### [Data section]
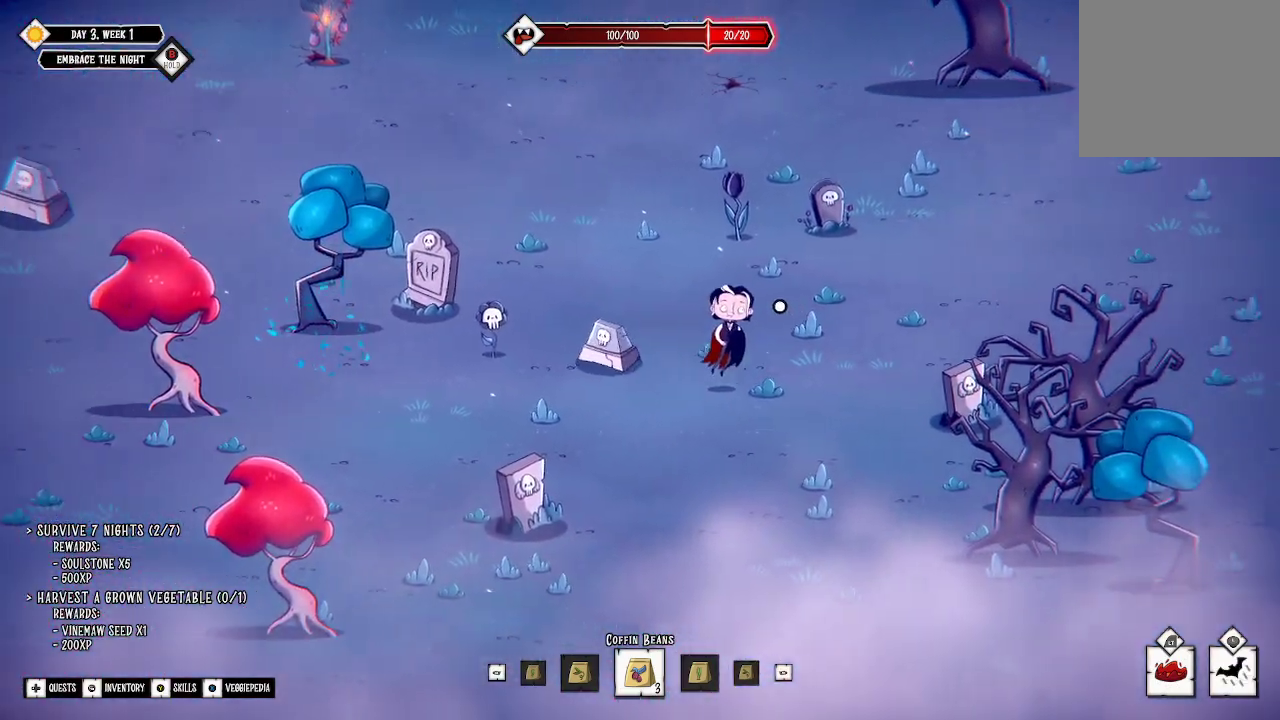
{"buttons": [], "left_stick": "up-right", "right_stick": "center", "events": []}
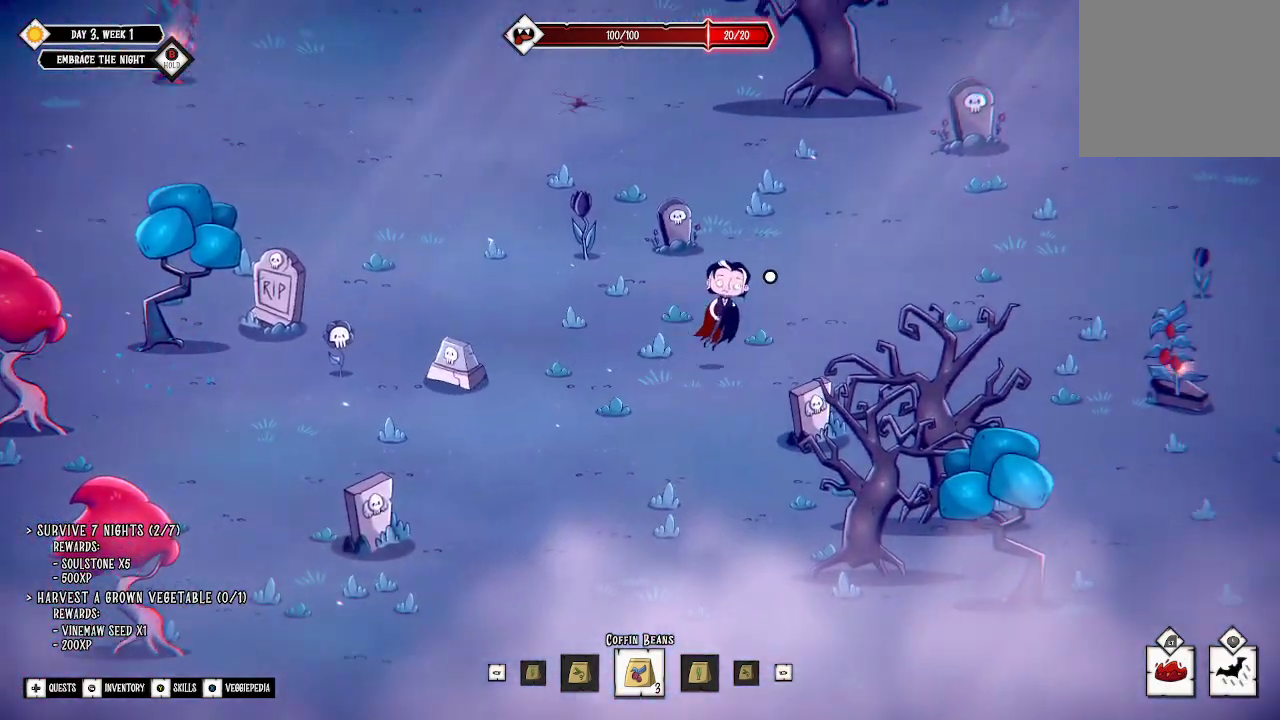
{"buttons": ["L3"], "left_stick": "up-right", "right_stick": "center", "events": [[367, "L3", "down"]]}
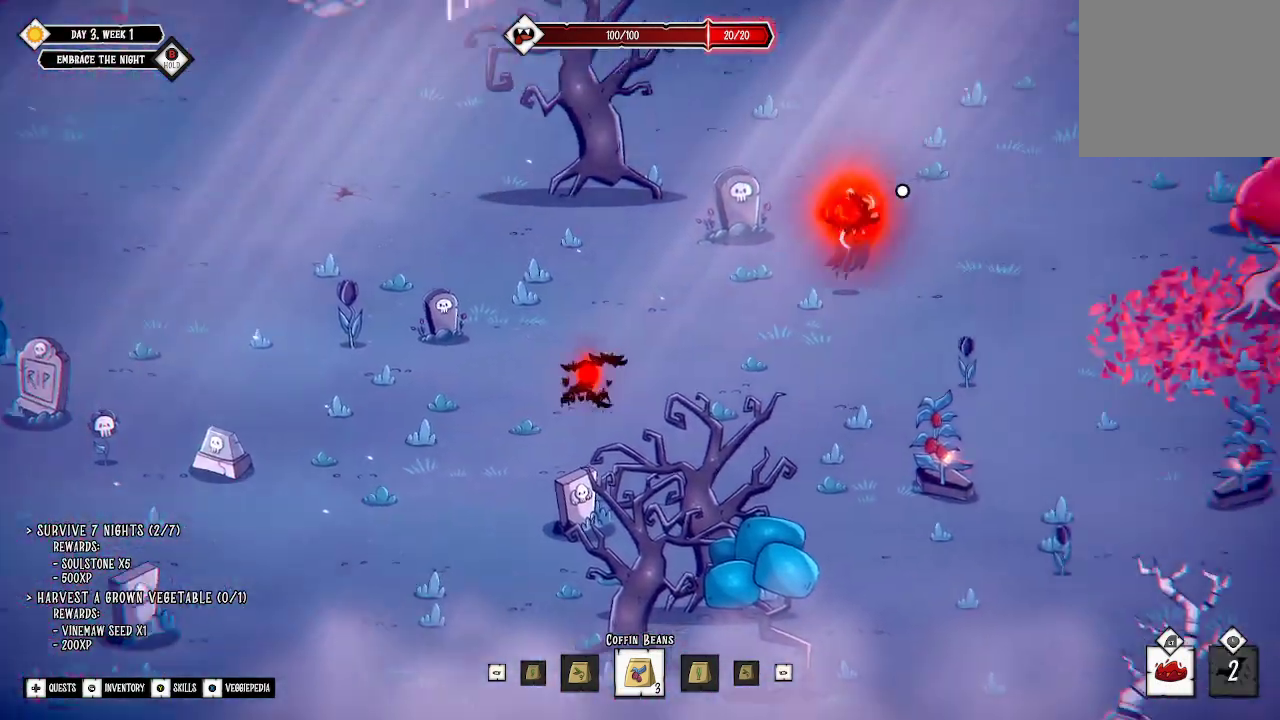
{"buttons": [], "left_stick": "up-right", "right_stick": "center", "events": [[67, "L3", "up"]]}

### [Directions]
Would you restate the listing word for word and leave every picture out?

### [Answer to this exercise]
{"buttons": [], "left_stick": "up-right", "right_stick": "center", "events": []}
{"buttons": ["L3"], "left_stick": "up-right", "right_stick": "center", "events": [[367, "L3", "down"]]}
{"buttons": [], "left_stick": "up-right", "right_stick": "center", "events": [[67, "L3", "up"]]}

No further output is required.